**TASK DETAILS**
Give back exactly the lines of the entries below from the line with "48: (594, 149, 1.89)" to the line with "50: (95, 79, 1.15)", inclusive, and only those.

======== SUPPLIED DATA ========

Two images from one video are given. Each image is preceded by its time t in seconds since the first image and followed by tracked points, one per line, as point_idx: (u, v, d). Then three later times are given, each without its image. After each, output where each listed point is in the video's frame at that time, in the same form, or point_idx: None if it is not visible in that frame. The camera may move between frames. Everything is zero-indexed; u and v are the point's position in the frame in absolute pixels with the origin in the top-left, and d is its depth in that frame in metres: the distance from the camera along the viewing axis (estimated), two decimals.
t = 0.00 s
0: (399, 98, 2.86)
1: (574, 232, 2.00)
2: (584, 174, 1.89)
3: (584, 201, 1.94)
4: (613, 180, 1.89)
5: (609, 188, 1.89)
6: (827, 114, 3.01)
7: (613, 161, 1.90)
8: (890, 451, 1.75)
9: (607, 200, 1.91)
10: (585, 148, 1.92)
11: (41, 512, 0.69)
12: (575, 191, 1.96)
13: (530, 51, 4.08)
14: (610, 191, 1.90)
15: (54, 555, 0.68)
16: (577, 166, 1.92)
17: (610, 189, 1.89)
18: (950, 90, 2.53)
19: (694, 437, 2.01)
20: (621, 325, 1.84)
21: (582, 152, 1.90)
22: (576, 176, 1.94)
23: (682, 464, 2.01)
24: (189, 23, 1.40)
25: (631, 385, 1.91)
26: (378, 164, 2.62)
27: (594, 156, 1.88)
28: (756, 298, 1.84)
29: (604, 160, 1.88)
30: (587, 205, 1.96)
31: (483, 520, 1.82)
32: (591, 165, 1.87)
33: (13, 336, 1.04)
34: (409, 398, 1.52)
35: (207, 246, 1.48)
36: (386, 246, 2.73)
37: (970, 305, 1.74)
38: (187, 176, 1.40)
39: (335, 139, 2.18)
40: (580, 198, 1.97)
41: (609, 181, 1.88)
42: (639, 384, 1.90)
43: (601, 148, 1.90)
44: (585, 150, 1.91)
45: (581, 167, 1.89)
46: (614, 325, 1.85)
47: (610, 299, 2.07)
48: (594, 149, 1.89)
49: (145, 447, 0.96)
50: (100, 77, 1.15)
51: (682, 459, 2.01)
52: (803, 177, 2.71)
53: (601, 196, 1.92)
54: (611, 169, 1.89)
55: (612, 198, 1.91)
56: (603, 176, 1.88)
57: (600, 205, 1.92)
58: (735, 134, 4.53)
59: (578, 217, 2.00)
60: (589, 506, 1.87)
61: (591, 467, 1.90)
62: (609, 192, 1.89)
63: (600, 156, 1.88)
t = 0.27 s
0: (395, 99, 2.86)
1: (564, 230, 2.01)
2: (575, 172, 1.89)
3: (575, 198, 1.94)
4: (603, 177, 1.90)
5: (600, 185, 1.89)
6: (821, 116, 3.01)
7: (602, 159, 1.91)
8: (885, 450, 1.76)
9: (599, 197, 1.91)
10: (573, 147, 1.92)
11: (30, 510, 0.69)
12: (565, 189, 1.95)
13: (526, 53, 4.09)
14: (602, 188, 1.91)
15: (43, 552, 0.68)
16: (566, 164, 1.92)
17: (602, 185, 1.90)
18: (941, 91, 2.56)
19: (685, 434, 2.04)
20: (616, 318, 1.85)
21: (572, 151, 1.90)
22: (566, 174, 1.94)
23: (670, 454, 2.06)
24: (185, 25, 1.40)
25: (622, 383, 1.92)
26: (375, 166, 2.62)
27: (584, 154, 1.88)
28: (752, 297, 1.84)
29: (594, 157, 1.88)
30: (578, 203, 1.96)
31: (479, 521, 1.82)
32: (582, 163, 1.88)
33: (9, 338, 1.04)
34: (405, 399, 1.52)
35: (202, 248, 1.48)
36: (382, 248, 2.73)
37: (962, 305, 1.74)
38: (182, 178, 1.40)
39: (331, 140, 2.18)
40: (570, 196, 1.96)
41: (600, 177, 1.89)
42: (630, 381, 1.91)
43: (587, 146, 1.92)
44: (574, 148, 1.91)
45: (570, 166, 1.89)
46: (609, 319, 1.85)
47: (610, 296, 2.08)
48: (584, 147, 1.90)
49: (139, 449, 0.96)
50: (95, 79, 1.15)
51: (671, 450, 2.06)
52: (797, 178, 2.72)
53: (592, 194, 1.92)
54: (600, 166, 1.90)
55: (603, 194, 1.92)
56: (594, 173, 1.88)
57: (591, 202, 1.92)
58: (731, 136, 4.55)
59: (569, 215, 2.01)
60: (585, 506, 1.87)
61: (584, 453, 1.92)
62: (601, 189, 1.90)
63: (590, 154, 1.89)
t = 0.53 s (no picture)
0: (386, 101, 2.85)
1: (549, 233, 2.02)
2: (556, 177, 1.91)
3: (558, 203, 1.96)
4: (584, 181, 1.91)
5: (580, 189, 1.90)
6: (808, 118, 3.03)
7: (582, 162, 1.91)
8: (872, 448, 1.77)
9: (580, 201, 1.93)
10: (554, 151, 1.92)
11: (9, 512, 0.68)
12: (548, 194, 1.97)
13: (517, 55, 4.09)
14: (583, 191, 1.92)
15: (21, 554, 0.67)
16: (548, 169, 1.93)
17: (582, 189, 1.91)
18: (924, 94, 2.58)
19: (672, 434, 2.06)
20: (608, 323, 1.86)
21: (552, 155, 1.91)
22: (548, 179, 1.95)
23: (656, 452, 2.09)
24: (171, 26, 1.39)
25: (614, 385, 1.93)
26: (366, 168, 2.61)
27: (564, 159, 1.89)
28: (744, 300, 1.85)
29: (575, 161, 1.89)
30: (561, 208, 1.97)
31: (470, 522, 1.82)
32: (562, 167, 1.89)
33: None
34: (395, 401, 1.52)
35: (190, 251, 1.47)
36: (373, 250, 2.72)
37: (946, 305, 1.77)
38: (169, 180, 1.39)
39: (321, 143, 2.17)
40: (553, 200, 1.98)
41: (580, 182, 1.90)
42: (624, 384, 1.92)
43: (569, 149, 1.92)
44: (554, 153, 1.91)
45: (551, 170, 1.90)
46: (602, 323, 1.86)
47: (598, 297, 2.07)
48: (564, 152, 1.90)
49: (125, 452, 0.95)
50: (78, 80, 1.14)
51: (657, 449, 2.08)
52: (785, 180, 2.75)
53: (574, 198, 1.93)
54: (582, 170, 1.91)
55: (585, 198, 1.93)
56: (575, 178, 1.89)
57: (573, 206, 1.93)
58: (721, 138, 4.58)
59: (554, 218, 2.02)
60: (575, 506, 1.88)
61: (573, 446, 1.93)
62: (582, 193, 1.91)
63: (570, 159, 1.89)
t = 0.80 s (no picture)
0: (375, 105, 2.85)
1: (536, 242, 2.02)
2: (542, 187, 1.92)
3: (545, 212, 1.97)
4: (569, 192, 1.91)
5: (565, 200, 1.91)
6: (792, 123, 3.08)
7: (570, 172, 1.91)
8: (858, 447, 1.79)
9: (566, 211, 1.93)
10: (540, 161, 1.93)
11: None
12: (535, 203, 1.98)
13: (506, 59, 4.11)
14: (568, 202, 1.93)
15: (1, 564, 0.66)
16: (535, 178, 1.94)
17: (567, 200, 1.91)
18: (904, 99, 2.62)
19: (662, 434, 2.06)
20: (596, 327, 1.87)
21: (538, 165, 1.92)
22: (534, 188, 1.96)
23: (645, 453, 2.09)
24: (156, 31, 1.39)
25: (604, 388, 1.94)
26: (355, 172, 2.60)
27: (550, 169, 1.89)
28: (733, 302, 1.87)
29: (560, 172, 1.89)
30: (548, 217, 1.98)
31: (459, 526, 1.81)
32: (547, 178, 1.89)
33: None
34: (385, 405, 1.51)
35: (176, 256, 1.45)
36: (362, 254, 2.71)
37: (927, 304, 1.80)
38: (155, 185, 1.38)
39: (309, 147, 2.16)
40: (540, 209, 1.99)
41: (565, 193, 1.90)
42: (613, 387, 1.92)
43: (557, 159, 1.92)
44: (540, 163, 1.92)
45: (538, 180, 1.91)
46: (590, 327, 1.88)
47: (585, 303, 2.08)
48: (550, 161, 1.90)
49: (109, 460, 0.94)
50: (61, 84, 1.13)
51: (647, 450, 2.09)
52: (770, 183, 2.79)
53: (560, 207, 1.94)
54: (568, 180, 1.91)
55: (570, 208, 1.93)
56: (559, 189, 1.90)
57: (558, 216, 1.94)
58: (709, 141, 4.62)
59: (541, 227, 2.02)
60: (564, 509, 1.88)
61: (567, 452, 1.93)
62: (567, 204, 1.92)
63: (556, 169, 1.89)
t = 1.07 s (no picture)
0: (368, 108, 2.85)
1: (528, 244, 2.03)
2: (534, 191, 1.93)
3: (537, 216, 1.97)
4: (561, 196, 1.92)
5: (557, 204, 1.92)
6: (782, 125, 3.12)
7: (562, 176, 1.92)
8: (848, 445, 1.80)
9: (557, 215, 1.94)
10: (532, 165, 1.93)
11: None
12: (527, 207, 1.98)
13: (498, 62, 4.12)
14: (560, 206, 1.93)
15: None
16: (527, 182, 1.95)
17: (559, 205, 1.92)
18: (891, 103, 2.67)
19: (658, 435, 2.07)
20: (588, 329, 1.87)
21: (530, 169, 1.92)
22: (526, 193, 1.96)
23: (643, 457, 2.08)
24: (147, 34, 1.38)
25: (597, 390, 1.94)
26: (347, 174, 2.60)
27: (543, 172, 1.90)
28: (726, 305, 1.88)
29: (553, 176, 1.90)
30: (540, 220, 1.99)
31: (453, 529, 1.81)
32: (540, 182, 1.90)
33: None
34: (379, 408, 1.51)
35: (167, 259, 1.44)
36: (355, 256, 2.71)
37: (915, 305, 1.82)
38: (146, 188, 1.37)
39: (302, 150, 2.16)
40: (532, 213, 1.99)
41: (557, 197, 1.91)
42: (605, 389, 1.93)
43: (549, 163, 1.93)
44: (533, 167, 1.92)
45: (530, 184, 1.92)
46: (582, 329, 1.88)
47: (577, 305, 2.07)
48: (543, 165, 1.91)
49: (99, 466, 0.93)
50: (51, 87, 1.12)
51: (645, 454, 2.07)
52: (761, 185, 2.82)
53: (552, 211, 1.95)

========

**THE ANSWER**
48: (594, 149, 1.89)
49: (145, 447, 0.96)
50: (100, 77, 1.15)
51: (682, 459, 2.01)
52: (803, 177, 2.71)
53: (601, 196, 1.92)
54: (611, 169, 1.89)
55: (612, 198, 1.91)
56: (603, 176, 1.88)
57: (600, 205, 1.92)
58: (735, 134, 4.53)
59: (578, 217, 2.00)
60: (589, 506, 1.87)
61: (591, 467, 1.90)
62: (609, 192, 1.89)
63: (600, 156, 1.88)
t = 0.27 s
0: (395, 99, 2.86)
1: (564, 230, 2.01)
2: (575, 172, 1.89)
3: (575, 198, 1.94)
4: (603, 177, 1.90)
5: (600, 185, 1.89)
6: (821, 116, 3.01)
7: (602, 159, 1.91)
8: (885, 450, 1.76)
9: (599, 197, 1.91)
10: (573, 147, 1.92)
11: (30, 510, 0.69)
12: (565, 189, 1.95)
13: (526, 53, 4.09)
14: (602, 188, 1.91)
15: (43, 552, 0.68)
16: (566, 164, 1.92)
17: (602, 185, 1.90)
18: (941, 91, 2.56)
19: (685, 434, 2.04)
20: (616, 318, 1.85)
21: (572, 151, 1.90)
22: (566, 174, 1.94)
23: (670, 454, 2.06)
24: (185, 25, 1.40)
25: (622, 383, 1.92)
26: (375, 166, 2.62)
27: (584, 154, 1.88)
28: (752, 297, 1.84)
29: (594, 157, 1.88)
30: (578, 203, 1.96)
31: (479, 521, 1.82)
32: (582, 163, 1.88)
33: (9, 338, 1.04)
34: (405, 399, 1.52)
35: (202, 248, 1.48)
36: (382, 248, 2.73)
37: (962, 305, 1.74)
38: (182, 178, 1.40)
39: (331, 140, 2.18)
40: (570, 196, 1.96)
41: (600, 177, 1.89)
42: (630, 381, 1.91)
43: (587, 146, 1.92)
44: (574, 148, 1.91)
45: (570, 166, 1.89)
46: (609, 319, 1.85)
47: (610, 296, 2.08)
48: (584, 147, 1.90)
49: (139, 449, 0.96)
50: (95, 79, 1.15)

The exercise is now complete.